Requirement ::
Each record below should be printed exactly as it was written.

Structured page parsing data ::

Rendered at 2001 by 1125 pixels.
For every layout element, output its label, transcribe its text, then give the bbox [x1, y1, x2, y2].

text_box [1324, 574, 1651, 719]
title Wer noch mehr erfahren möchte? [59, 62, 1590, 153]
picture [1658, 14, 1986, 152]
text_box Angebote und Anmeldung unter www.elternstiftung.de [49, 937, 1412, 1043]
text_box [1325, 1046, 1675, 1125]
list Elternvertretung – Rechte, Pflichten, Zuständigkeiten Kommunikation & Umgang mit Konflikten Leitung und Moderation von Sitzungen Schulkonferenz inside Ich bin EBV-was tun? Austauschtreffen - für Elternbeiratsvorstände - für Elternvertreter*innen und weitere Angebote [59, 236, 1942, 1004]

Solution to this exercise ::
Rendered at 2001 by 1125 pixels.
For every layout element, output its label, transcribe its text, then give the bbox [x1, y1, x2, y2].

text_box [1324, 574, 1651, 719]
title Wer noch mehr erfahren möchte? [59, 62, 1590, 153]
picture [1658, 14, 1986, 152]
text_box Angebote und Anmeldung unter www.elternstiftung.de [49, 937, 1412, 1043]
text_box [1325, 1046, 1675, 1125]
list Elternvertretung – Rechte, Pflichten, Zuständigkeiten Kommunikation & Umgang mit Konflikten Leitung und Moderation von Sitzungen Schulkonferenz inside Ich bin EBV-was tun? Austauschtreffen - für Elternbeiratsvorstände - für Elternvertreter*innen und weitere Angebote [59, 236, 1942, 1004]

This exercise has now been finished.